SUPPLIED TEXT:
The determinations of the Committee under this Section 7 shall be final and binding upon all Participants, in the absence of revision by the Board.
8. Assignment and Transfer. No Award of a Stock Option or a related Stock Appreciation Right shall be transferable by a Participant or Director except by will or the laws of descent and distribution, and Stock Options and Stock Appreciation Rights may be exercised during a Participants or Directors lifetime only by the Participant or Director or the Participants or Directors guardian or legal representative. Notwithstanding the foregoing, the Committee may, in its discretion, authorize the transfer of all or a portion of a Stock Option and related Stock Appreciation Right (other than an incentive stock option), so long as such transfer is made for no consideration, to:
(a) A Participants or Directors spouse, children, grandchildren, parents, siblings and other family members approved by the Committee (collectively, Family Members);
(b) Trust(s) for the exclusive benefit of such Participant, Director, or Family Members; or
(c) Partnerships or limited liability companies in which such Participant, Director, or Family Members are at all times the only partners or members.
Any transfer to or for the benefit of Family Members permitted under this Plan may be made subject to such conditions or limitations as the Committee may establish to ensure compliance under the Federal securities laws, or for other purposes. Subject to the terms of the Award, a transferee-Family Member may exercise a Stock Option and/or related Stock Appreciation Right during or after the Participants or Directors lifetime.

DIRECTIONS:
**a.** Decide whether each statement agrees with the stock plan passage, answering yes or no and quoting the words that settle it: (i) The Committee may authorize the transfer of an incentive stock option to a Participant's children. (ii) A transfer the Committee authorizes must be made for no consideration. (iii) A transferee-Family Member may exercise a Stock Option only after the Participant's lifetime.
**b.** Repeat the stock plan passage word for word, everything from "Any transfer to" down to "or Directors lifetime.".
**c.** Pick up the stock plan passage where it stops, and write the text that would come next.
The lines that come after the stock plan passage play no part in this work.

MATERIAL PROVIDED:
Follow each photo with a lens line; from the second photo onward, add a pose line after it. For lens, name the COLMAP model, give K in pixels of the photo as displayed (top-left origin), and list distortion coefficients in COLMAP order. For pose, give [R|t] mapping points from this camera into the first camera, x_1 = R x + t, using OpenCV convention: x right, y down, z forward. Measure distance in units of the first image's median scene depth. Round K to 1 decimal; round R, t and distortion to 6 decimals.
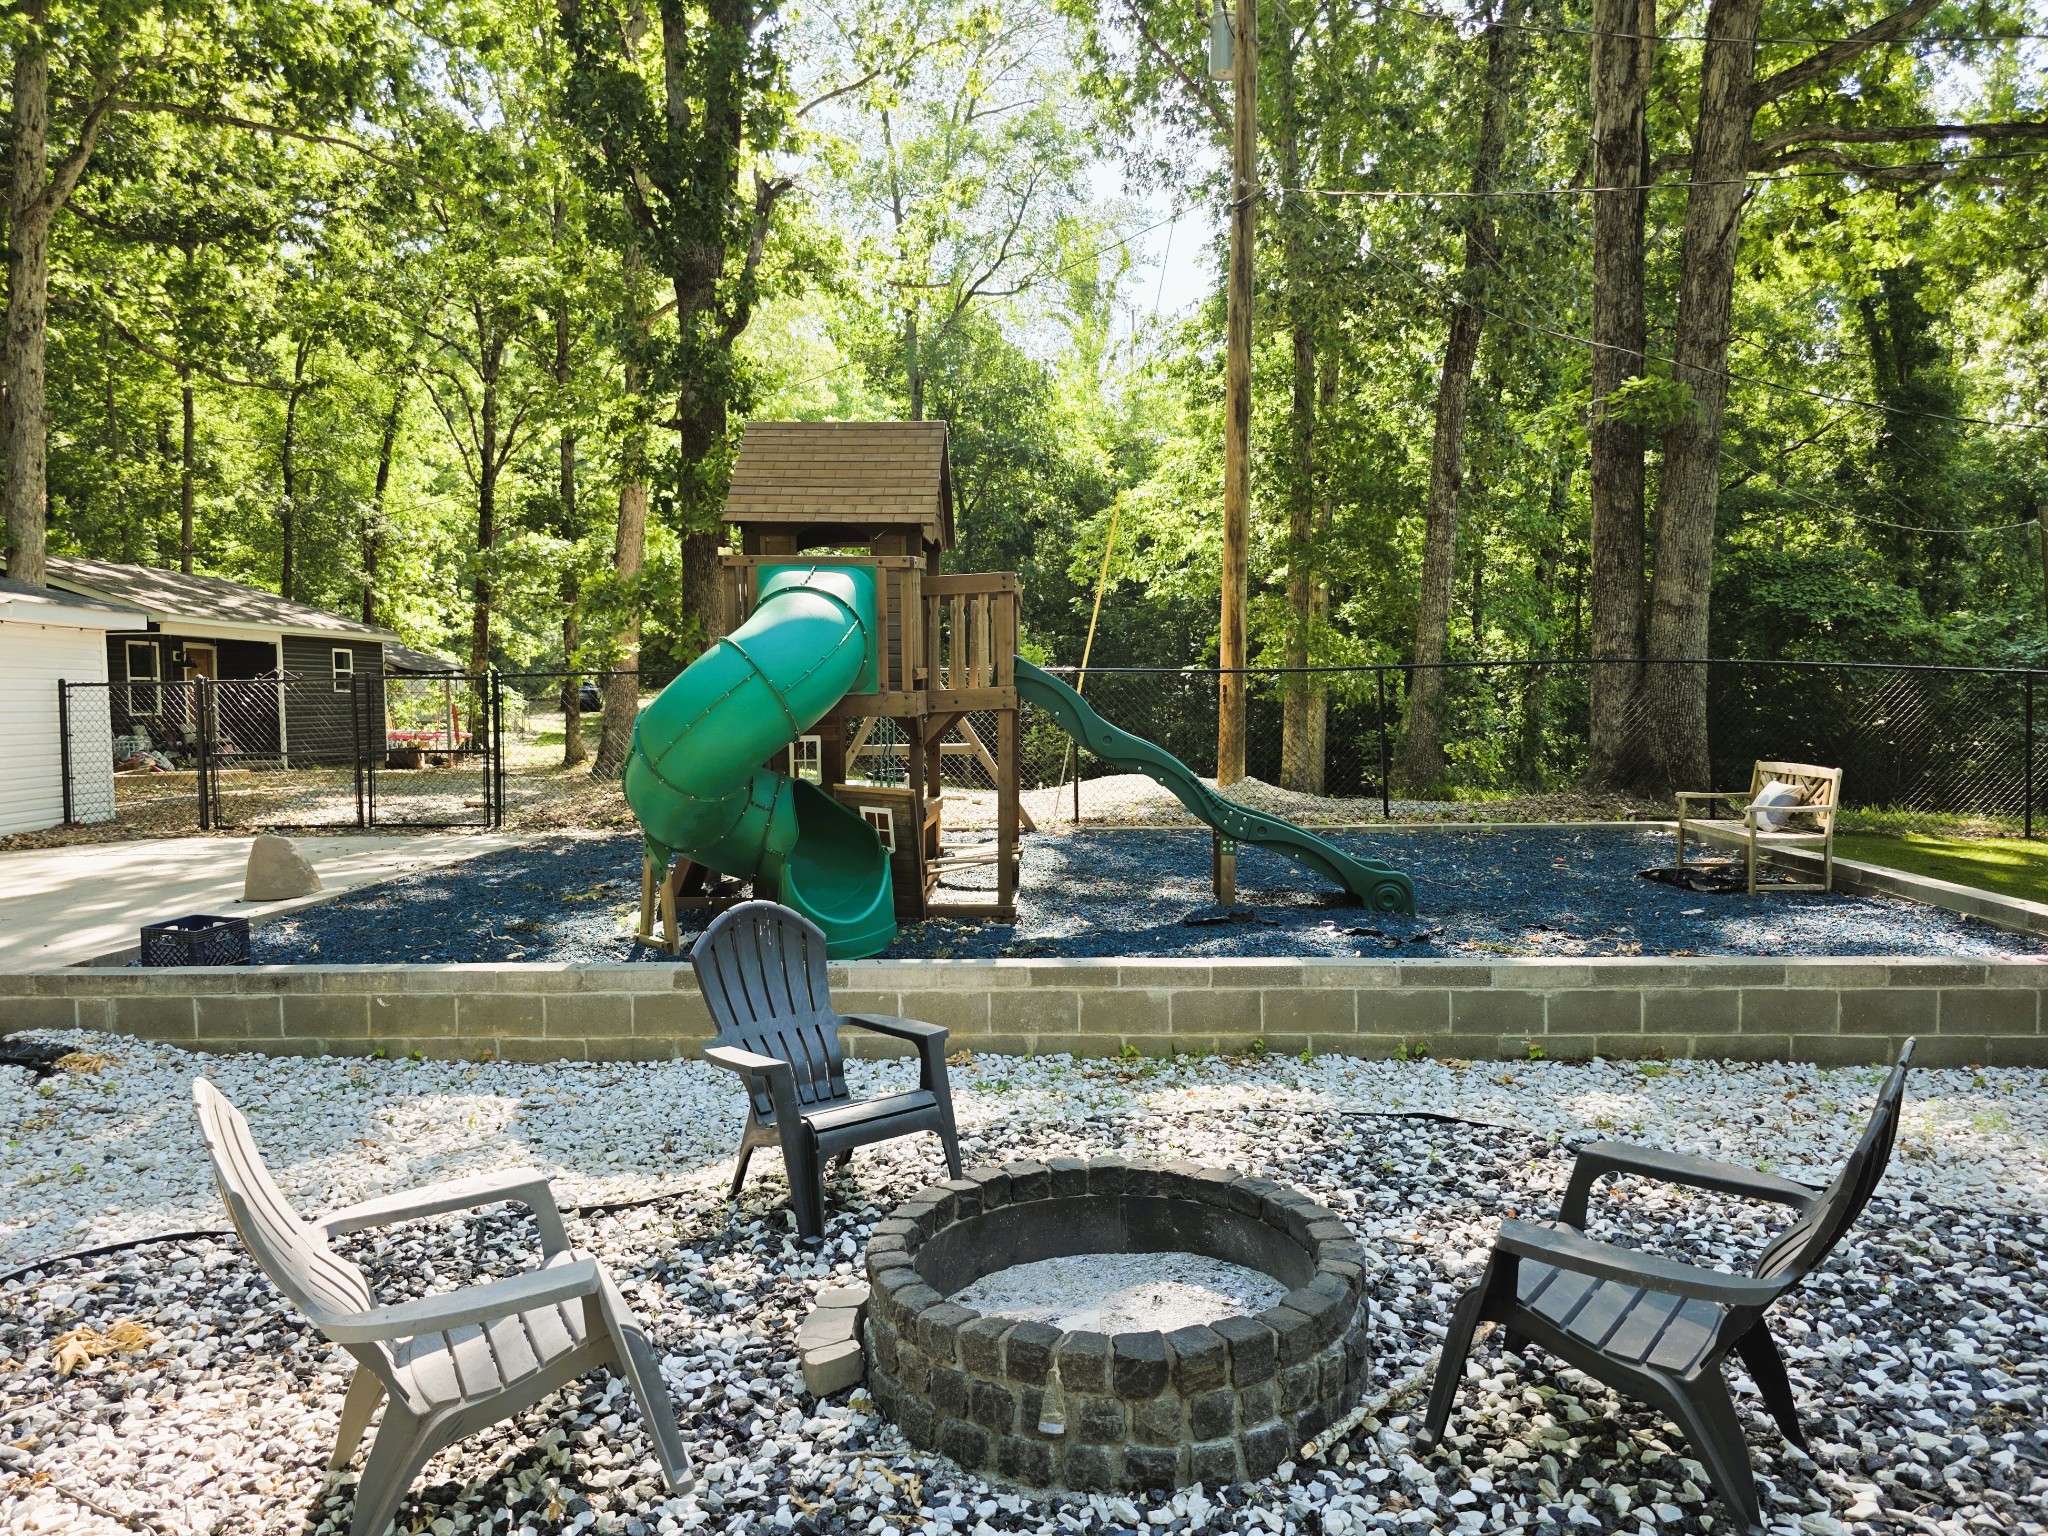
lens RADIAL K [[1359.5, 0, 1023.9], [0, 1359.5, 768.4], [0, 0, 1]] dist [0.019905, -0.005511]
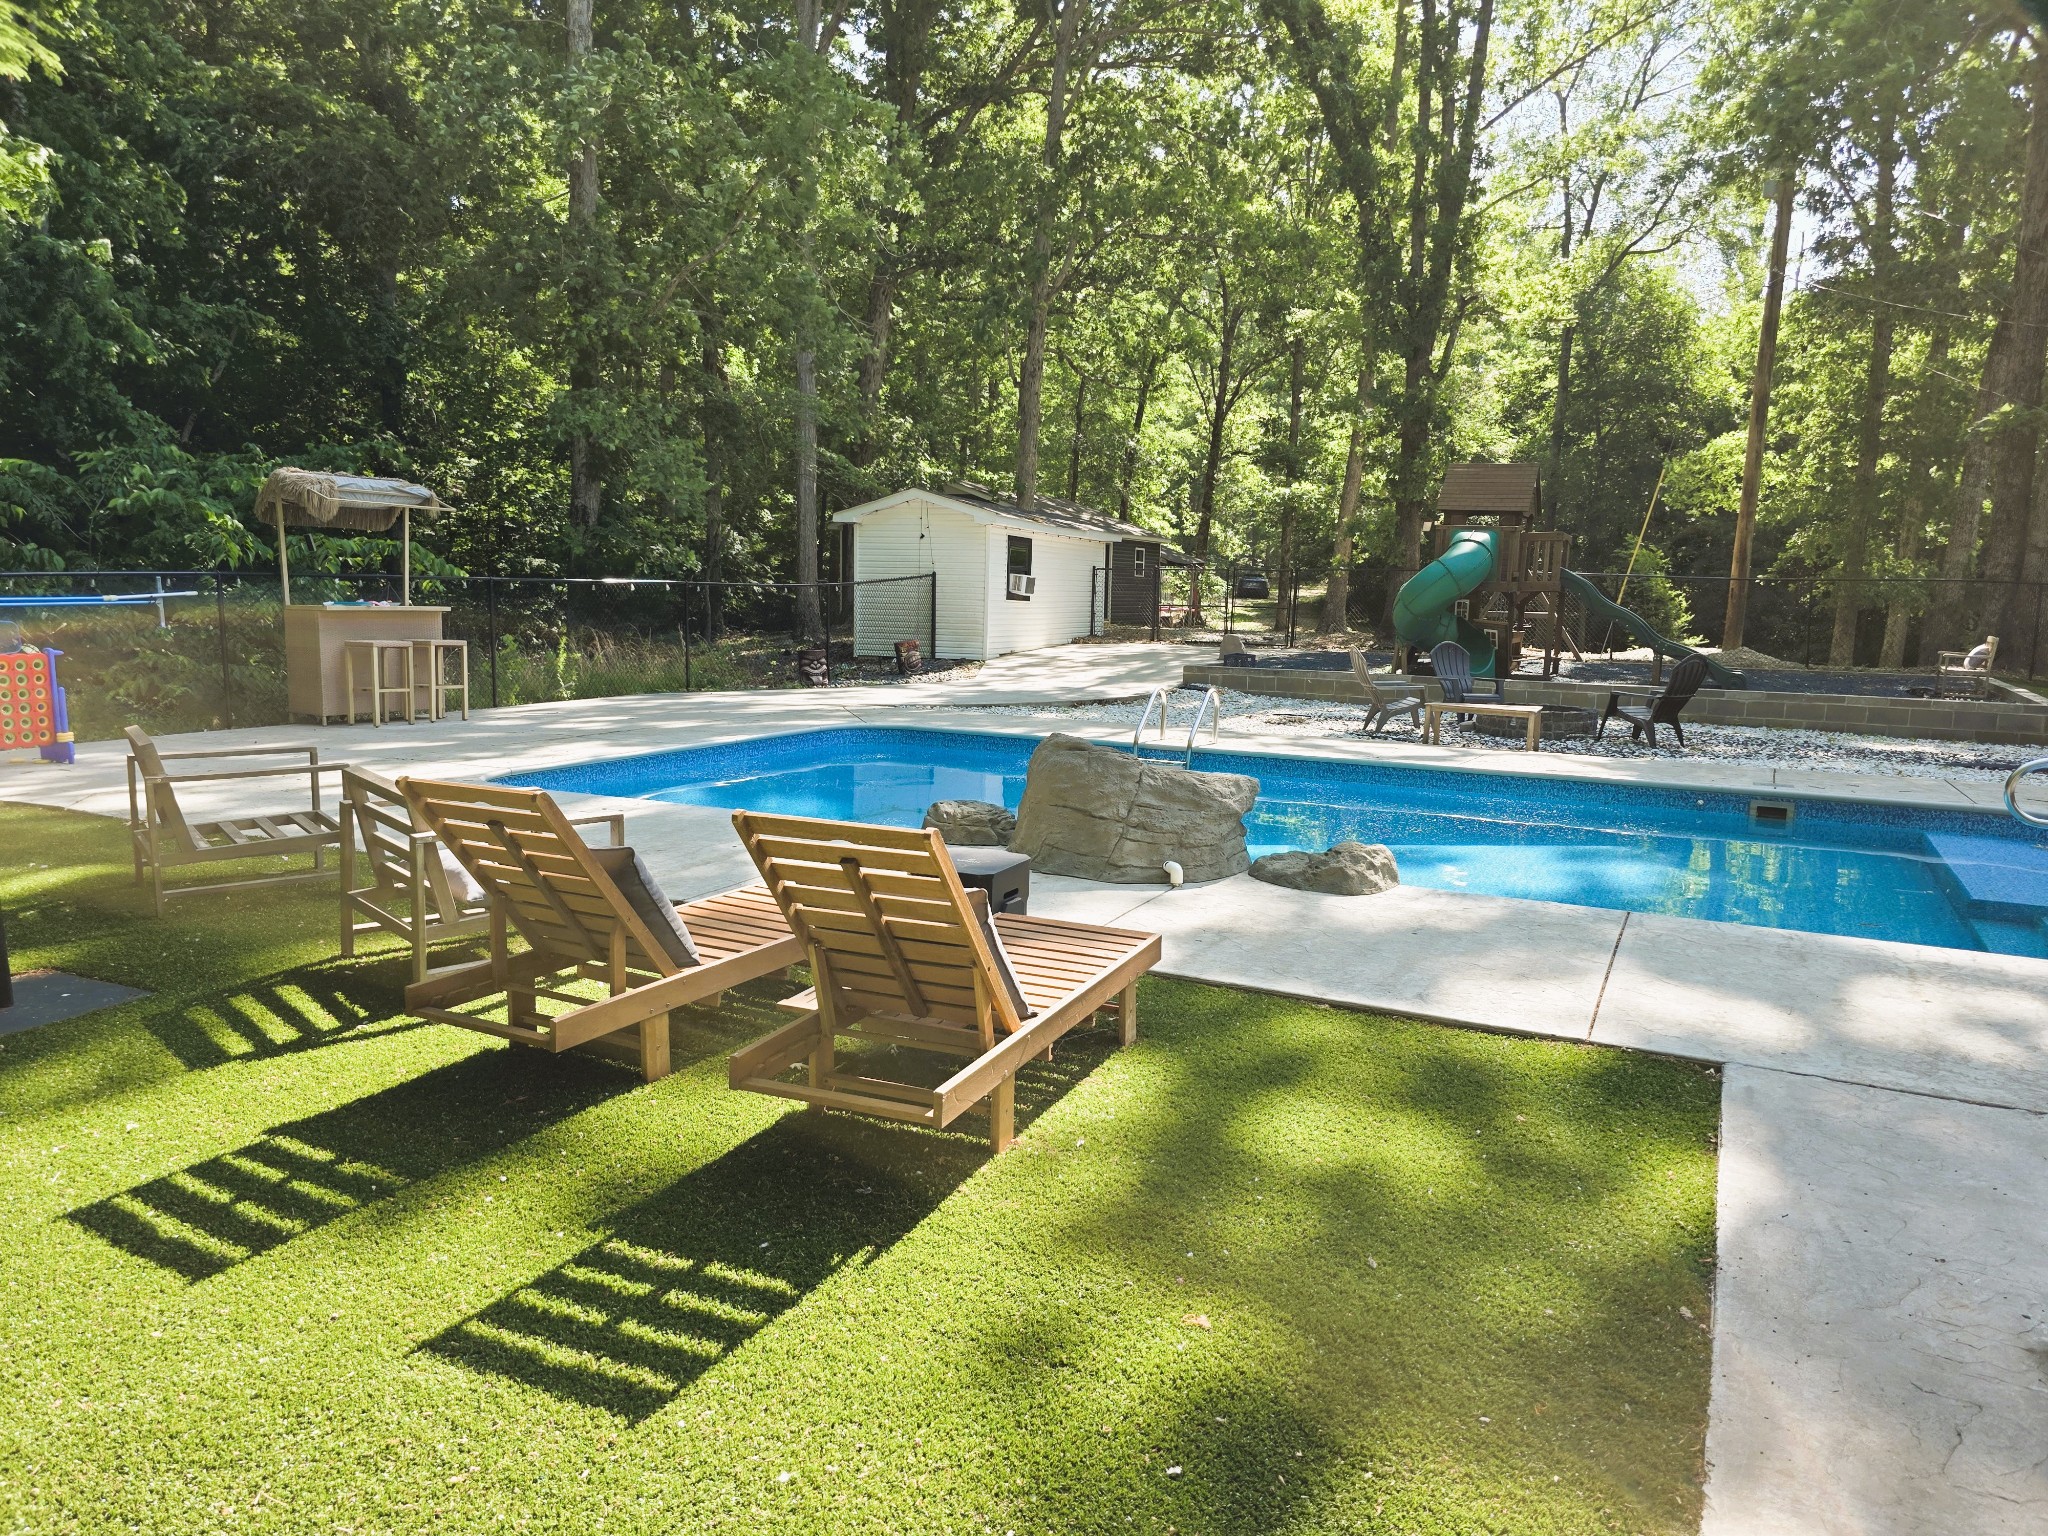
lens RADIAL K [[1359.5, 0, 1035.2], [0, 1359.5, 769.0], [0, 0, 1]] dist [0.019905, -0.005511]
pose [[0.901027, 0.089445, -0.424441, 0.043035], [-0.056650, 0.994393, 0.089297, 0.021087], [0.430048, -0.056414, 0.901042, -0.315584]]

ANSWERS TO THIS EXERCISE:
**a.**
(i) No: "(other than an incentive stock option)"
(ii) Yes: "so long as such transfer is made for no consideration"
(iii) No: "may exercise a Stock Option and/or related Stock Appreciation Right during or after the Participants or Directors lifetime"

**b.**
Any transfer to or for the benefit of Family Members permitted under this Plan may be made subject to such conditions or limitations as the Committee may establish to ensure compliance under the Federal securities laws, or for other purposes. Subject to the terms of the Award, a transferee-Family Member may exercise a Stock Option and/or related Stock Appreciation Right during or after the Participants or Directors lifetime.

**c.**
The rights and interests of a Participant or Director with respect to any Award made under this Plan other than Stock Options and related Stock Appreciation Rights may not be assigned, encumbered or transferred except, in the event of the death of a Participant or Director, by will or the laws of descent and distribution; provided, however, that the Board is specifically authorized to permit assignment, encumbrance, and transfer of any such other Award if and to the extent it, in its sole discretion, determines that such assignment, encumbrance or transfer would not produce adverse consequences under tax or securities laws and such transfer is made for no consideration.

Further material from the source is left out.